Should You Use an App to Lose Weight or Try It on Your Own?

Should You Use an App to Lose Weight or Try It on Your Own?

For the millions of people out there wanting to lose weight and get in shape, apps that track your consumption habits, exercise routine, and make suggestions on what to do next seem like the perfect solution. There are thousands of weight loss apps out there, some of which are highly reviewed, and if you read a handful of testimonials, it’s easy to believe that downloading one of these apps could be the boost you need to finally achieve your goals.
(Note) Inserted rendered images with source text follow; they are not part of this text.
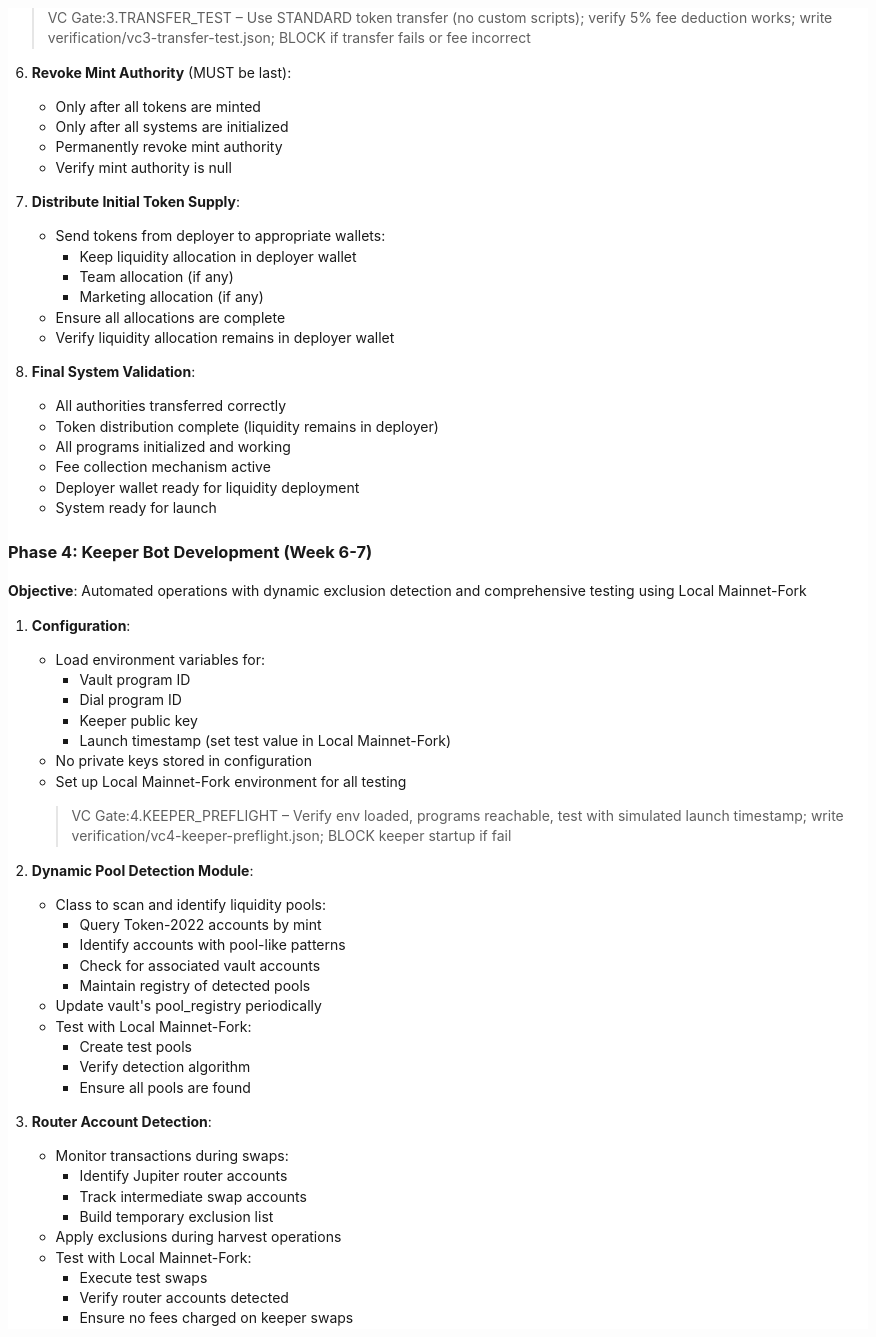    > VC Gate:3.TRANSFER_TEST – Use STANDARD token transfer (no custom scripts); verify 5% fee deduction works; write verification/vc3-transfer-test.json; BLOCK if transfer fails or fee incorrect

6. **Revoke Mint Authority** (MUST be last):
   - Only after all tokens are minted
   - Only after all systems are initialized
   - Permanently revoke mint authority
   - Verify mint authority is null

7. **Distribute Initial Token Supply**:
   - Send tokens from deployer to appropriate wallets:
     - Keep liquidity allocation in deployer wallet
     - Team allocation (if any)
     - Marketing allocation (if any)
   - Ensure all allocations are complete
   - Verify liquidity allocation remains in deployer wallet

8. **Final System Validation**:
   - All authorities transferred correctly
   - Token distribution complete (liquidity remains in deployer)
   - All programs initialized and working
   - Fee collection mechanism active
   - Deployer wallet ready for liquidity deployment
   - System ready for launch

### Phase 4: Keeper Bot Development (Week 6-7)
**Objective**: Automated operations with dynamic exclusion detection and comprehensive testing using Local Mainnet-Fork

1. **Configuration**:
   - Load environment variables for:
     - Vault program ID
     - Dial program ID
     - Keeper public key
     - Launch timestamp (set test value in Local Mainnet-Fork)
   - No private keys stored in configuration
   - Set up Local Mainnet-Fork environment for all testing
   
   > VC Gate:4.KEEPER_PREFLIGHT – Verify env loaded, programs reachable, test with simulated launch timestamp; write verification/vc4-keeper-preflight.json; BLOCK keeper startup if fail

2. **Dynamic Pool Detection Module**:
   - Class to scan and identify liquidity pools:
     - Query Token-2022 accounts by mint
     - Identify accounts with pool-like patterns
     - Check for associated vault accounts
     - Maintain registry of detected pools
   - Update vault's pool_registry periodically
   - Test with Local Mainnet-Fork:
     - Create test pools
     - Verify detection algorithm
     - Ensure all pools are found

3. **Router Account Detection**:
   - Monitor transactions during swaps:
     - Identify Jupiter router accounts
     - Track intermediate swap accounts
     - Build temporary exclusion list
   - Apply exclusions during harvest operations
   - Test with Local Mainnet-Fork:
     - Execute test swaps
     - Verify router accounts detected
     - Ensure no fees charged on keeper swaps
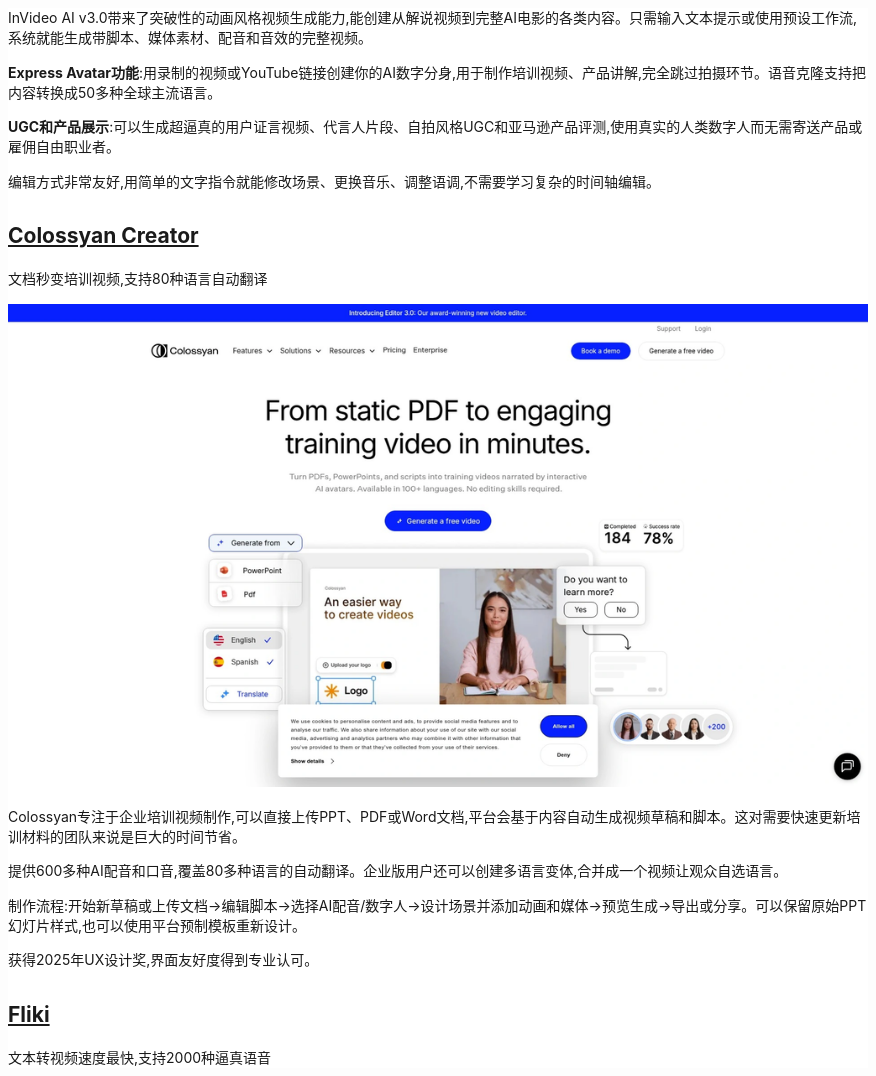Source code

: 

InVideo AI v3.0带来了突破性的动画风格视频生成能力,能创建从解说视频到完整AI电影的各类内容。只需输入文本提示或使用预设工作流,系统就能生成带脚本、媒体素材、配音和音效的完整视频。

**Express Avatar功能**:用录制的视频或YouTube链接创建你的AI数字分身,用于制作培训视频、产品讲解,完全跳过拍摄环节。语音克隆支持把内容转换成50多种全球主流语言。

**UGC和产品展示**:可以生成超逼真的用户证言视频、代言人片段、自拍风格UGC和亚马逊产品评测,使用真实的人类数字人而无需寄送产品或雇佣自由职业者。

编辑方式非常友好,用简单的文字指令就能修改场景、更换音乐、调整语调,不需要学习复杂的时间轴编辑。

## **[Colossyan Creator](https://www.colossyan.com)**

文档秒变培训视频,支持80种语言自动翻译

![Colossyan Creator Screenshot](image/colossyan.webp)


Colossyan专注于企业培训视频制作,可以直接上传PPT、PDF或Word文档,平台会基于内容自动生成视频草稿和脚本。这对需要快速更新培训材料的团队来说是巨大的时间节省。

提供600多种AI配音和口音,覆盖80多种语言的自动翻译。企业版用户还可以创建多语言变体,合并成一个视频让观众自选语言。

制作流程:开始新草稿或上传文档→编辑脚本→选择AI配音/数字人→设计场景并添加动画和媒体→预览生成→导出或分享。可以保留原始PPT幻灯片样式,也可以使用平台预制模板重新设计。

获得2025年UX设计奖,界面友好度得到专业认可。

## **[Fliki](https://fliki.ai)**

文本转视频速度最快,支持2000种逼真语音
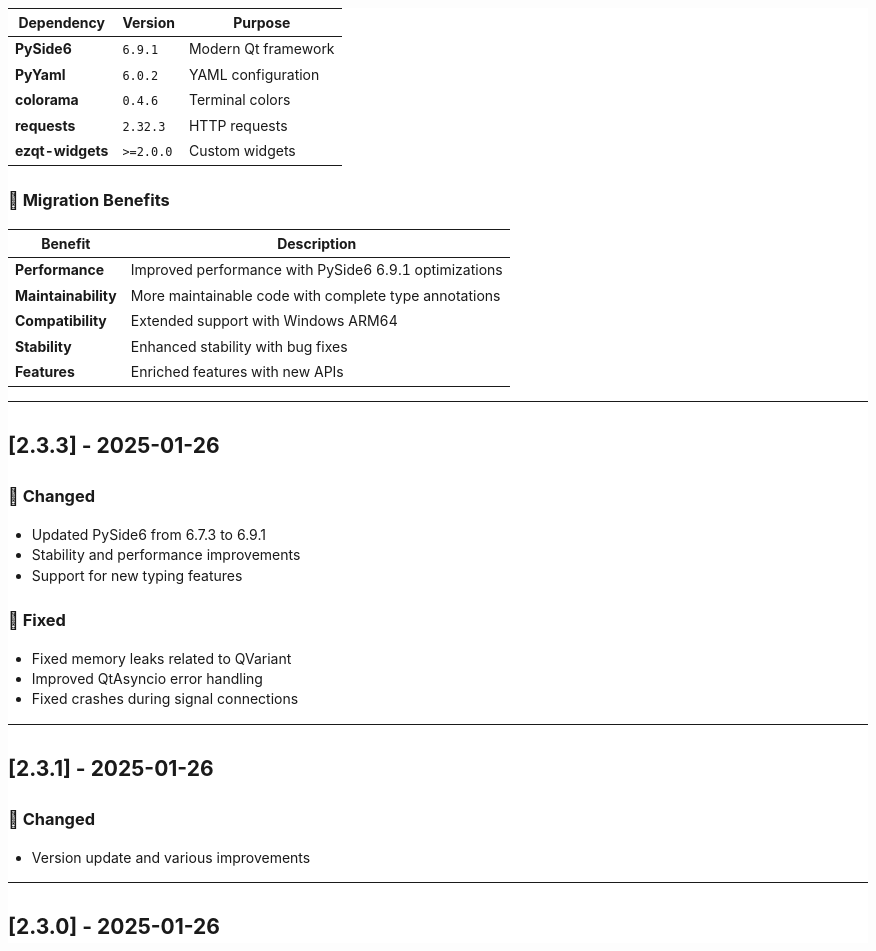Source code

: | Dependency | Version | Purpose |
|------------|---------|---------|
| **PySide6** | `6.9.1` | Modern Qt framework |
| **PyYaml** | `6.0.2` | YAML configuration |
| **colorama** | `0.4.6` | Terminal colors |
| **requests** | `2.32.3` | HTTP requests |
| **ezqt-widgets** | `>=2.0.0` | Custom widgets |

### 🎯 **Migration Benefits**

| Benefit | Description |
|---------|-------------|
| **Performance** | Improved performance with PySide6 6.9.1 optimizations |
| **Maintainability** | More maintainable code with complete type annotations |
| **Compatibility** | Extended support with Windows ARM64 |
| **Stability** | Enhanced stability with bug fixes |
| **Features** | Enriched features with new APIs |

---

## [2.3.3] - 2025-01-26

### 🔧 **Changed**
- Updated PySide6 from 6.7.3 to 6.9.1
- Stability and performance improvements
- Support for new typing features

### 🐛 **Fixed**
- Fixed memory leaks related to QVariant
- Improved QtAsyncio error handling
- Fixed crashes during signal connections

---

## [2.3.1] - 2025-01-26

### 🔧 **Changed**
- Version update and various improvements

---

## [2.3.0] - 2025-01-26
But are these apps worth your time and money, or could they lead you astray?

How Apps Can Be Helpful

There are definitely some upsides to using an app:

  • Motivation. Opening an app every day can easily become a habit, providing you with motivation to keep your fitness program going. Some people will continue eating healthy, counting their calories, and exercising just so they don’t have to see a blank spot in their app, or so they can hit a certain milestone within the app. That motivation is important, as weight loss is a long-term strategy that requires focused commitment.
  • Information consolidation. Apps are also an easy way to consolidate all your information in one place. Most weight loss apps give you the ability to record what you eat, how you exercise, and other lifestyle factors. It’s easier to log an entry in an app and have it calculate your totals for you than it is to do it manually by hand.
  • Convenient progress measurement. Your app will also keep track of your progress for you, detailing how you’ve stuck to your goals and how much weight you’ve lost since the beginning. That provides healthy, positive reinforcement to keep you motivated and information to help you learn from your mistakes. In this way, apps make your weight loss progress seem more “real” and more attainable.
  • The social component. Food and weight loss have strong social and emotional components that many people overlook. Participating in the same app as your friends can make losing weight a bonding experience, making you more likely to follow through on your goals. Even using the app alone, you’ll likely be able to find a community of users who share the same goals and challenges.

The Downsides

But before you get excited about downloading the latest weight loss app, consider the downsides:

  • Medically accurate apps are rare. There are dozens of factors involved in how you gain or lose weight, including personal factors like what medications you’re taking and your genetic predisposition to weight loss. Most apps aren’t designed by medical professionals, and therefore can’t possibly offer you the full picture of an ideal weight loss plan. Consumer health and fitness won’t provide you with the information, guidance, or medical supervision necessary to follow through on a formal weight loss plan. Medically focused apps, like those that monitor blood glucose or other vital signs, are typically used exclusively by medical professionals, and are notoriously difficult to develop (especially for typical consumers).
  • Weight loss apps are often treated as fads. The best workout regimen is the one you actually want to do—the one that’s likely to stick around as part of your routine for longer than a few months. If you feel coerced into following a certain program, chances are you’re going to abandon it, and if you hop on the bandwagon of excitement for a new app, chances are you’ll be over it within a few months. After that abandonment point, no matter what its root cause was, you probably won’t continue eating healthy and exercising, at which point, you’ll gain back any weight you lost while using the app to begin with.
  • Apps offer limited information. Even the most sophisticated apps try to simplify things for users as much as possible, to lower the learning curve and invite more new users to participate. Unfortunately, that has a significant downside; it means people are learning less about the actual keys to health and fitness. Without that baseline knowledge, you won’t develop the skills or decision making power necessary to form healthy habits on your own.
  • Apps aren’t for everybody. For people predisposed to enjoying time on apps, app-based weight loss trackers are fantastic tools. For others, they’re a tedious waste of time. That means the benefits of weight loss apps are only available to a portion of the population who actually enjoys using them.

The Bottom Line

The big picture here is that while weight loss apps can be a convenient and beneficial way to augment your fitness strategy, they aren’t a substitute for learning more about physical fitness, and committing to a healthier overall lifestyle. Weight loss apps aren’t making an impact in the obesity epidemic, partly because they’re being misused, and partly because they can’t possibly make you lose weight by themselves. With or without an app, it’s on you to make healthy decisions.